As such, TEEB’s final results resemble a review of literature more than a synthetic research study.  The latest report, actually, is really a synthesis of interim studies already released.

However, I think TEEB’s findings and recommendations will likely impact policy more than the sum of its parts could.  This is partially because of the communications savviness of its team.  The report is an easier read than most of the news articles covering its release, and light-years beyond most committee-written technical reports in clarity and quality.  The project’s leader, Pavan Sukhdev, has shown himself to be an eloquent and charismatic communicator.  TEEB, unlike Stern, released draft reports targeted at different stakeholder groups in order to generate buzz and feedback, and recently launched a slick web media campaign.

As the TEEB report itself points out, its “recommendations are aimed far beyond the remit of most environment ministries and environmental institutions,” so the focus on outreach to other groups and the public makes a lot of sense.  (This is an improvement over the failures of the IPCC, which as Rebecca Lutzy noted, had zero public communications staff when Climategate “broke.”)

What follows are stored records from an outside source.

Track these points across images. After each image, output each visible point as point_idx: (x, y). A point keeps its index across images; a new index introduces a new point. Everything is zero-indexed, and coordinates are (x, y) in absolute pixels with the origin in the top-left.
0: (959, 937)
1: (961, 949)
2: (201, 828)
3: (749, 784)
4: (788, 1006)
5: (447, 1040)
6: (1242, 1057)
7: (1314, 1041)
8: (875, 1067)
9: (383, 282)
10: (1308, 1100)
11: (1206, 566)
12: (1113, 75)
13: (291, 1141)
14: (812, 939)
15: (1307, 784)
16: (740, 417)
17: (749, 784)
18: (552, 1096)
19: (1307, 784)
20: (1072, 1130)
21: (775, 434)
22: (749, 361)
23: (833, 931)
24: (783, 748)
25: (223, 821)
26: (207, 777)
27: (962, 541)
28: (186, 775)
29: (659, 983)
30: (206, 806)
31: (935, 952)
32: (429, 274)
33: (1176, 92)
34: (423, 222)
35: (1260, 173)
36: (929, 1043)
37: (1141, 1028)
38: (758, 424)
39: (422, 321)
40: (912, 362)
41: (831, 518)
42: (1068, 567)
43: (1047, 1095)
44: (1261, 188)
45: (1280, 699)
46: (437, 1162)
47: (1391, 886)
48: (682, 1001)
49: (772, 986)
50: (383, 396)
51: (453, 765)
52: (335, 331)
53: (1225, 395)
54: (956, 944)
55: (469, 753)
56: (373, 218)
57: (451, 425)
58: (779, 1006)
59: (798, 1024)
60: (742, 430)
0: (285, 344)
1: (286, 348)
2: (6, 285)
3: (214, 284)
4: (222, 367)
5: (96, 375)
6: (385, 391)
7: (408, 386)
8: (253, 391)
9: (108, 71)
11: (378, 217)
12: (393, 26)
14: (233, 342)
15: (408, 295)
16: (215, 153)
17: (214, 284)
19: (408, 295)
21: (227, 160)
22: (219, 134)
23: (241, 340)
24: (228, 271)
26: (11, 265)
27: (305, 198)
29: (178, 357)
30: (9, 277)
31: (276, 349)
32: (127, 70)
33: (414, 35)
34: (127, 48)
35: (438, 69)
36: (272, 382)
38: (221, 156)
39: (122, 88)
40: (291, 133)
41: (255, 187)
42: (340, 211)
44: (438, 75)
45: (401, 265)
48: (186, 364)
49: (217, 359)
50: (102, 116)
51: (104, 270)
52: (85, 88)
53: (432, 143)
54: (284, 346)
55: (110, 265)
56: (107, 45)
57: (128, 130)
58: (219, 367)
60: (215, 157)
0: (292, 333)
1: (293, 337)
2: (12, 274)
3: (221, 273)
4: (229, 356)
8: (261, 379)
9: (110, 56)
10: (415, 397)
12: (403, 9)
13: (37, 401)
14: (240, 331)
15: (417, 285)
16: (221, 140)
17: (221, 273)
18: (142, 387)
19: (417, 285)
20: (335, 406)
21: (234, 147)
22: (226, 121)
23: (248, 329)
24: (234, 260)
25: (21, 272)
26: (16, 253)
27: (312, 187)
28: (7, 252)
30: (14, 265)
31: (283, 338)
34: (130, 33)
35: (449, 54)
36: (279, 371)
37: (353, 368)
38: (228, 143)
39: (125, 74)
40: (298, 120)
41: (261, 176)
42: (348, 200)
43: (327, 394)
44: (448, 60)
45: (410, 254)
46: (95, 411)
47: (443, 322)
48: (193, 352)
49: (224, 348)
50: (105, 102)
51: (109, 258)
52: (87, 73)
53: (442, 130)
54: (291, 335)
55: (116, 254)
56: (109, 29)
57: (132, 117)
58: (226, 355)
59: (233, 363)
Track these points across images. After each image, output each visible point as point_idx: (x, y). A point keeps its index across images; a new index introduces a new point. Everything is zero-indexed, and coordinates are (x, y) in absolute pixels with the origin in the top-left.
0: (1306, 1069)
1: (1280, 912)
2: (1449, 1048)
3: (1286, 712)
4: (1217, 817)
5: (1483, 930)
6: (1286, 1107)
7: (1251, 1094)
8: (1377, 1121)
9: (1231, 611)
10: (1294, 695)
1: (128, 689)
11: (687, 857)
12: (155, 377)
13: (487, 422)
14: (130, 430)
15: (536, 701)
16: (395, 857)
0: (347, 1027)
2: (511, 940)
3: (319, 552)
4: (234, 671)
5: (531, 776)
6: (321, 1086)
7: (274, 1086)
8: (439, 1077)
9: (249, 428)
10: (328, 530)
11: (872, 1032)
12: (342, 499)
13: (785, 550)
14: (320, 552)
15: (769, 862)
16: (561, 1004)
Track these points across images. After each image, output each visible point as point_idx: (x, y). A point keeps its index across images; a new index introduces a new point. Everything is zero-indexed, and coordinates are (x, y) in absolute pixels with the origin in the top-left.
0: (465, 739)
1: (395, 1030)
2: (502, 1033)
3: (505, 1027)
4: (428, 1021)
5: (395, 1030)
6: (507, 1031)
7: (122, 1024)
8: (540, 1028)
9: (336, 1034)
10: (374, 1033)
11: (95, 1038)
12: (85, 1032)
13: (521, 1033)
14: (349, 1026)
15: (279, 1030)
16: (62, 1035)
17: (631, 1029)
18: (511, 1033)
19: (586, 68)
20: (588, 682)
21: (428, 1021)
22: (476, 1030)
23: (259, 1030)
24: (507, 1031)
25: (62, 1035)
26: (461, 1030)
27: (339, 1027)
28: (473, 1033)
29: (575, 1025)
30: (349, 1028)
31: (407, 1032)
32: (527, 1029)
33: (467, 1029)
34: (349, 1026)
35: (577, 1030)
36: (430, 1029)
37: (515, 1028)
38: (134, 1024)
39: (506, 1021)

The other thing that struck me about the report was the emphasis on the limits, risks, and complexities quantitative economic approaches.  Some news accounts of TEEB have focused on the cited figures of $2-$4.5 trillion lost annually in global natural capital.   The report, though, de-emphasizes such numbers, saying,


Estimating the costs of biodiversity loss at a global scale remains a controversial and complex undertaking, and the resulting numbers should be used with care….

Valuation is seen not as a panacea, but rather as a tool to help recalibrate the faulty economic compass that has led us to decisions that are prejudicial to both current well-being and that of future generations….

It first needs to be stressed that valuation is best applied for assessing the consequences of changes resulting from alternative management options rather than for attempting to estimate the total value of ecosystems….

Monetary valuation of biodiversity and ecosystem services may be unnecessary, or even counterproductive if it is seen as contrary to cultural norms or fails to reflect a plurality of values….

The synthesis report instead focuses on a framework of recognizing, demonstrating, and capturing value from ecosystems.  Quantative valuation and market based mechanisms are held up as a subset of many tools available for protecting ecosystems.  I think this approach actually makes economic approaches more appealling; by awknowledging their limitations, we can better apply them in the contexts that make sense.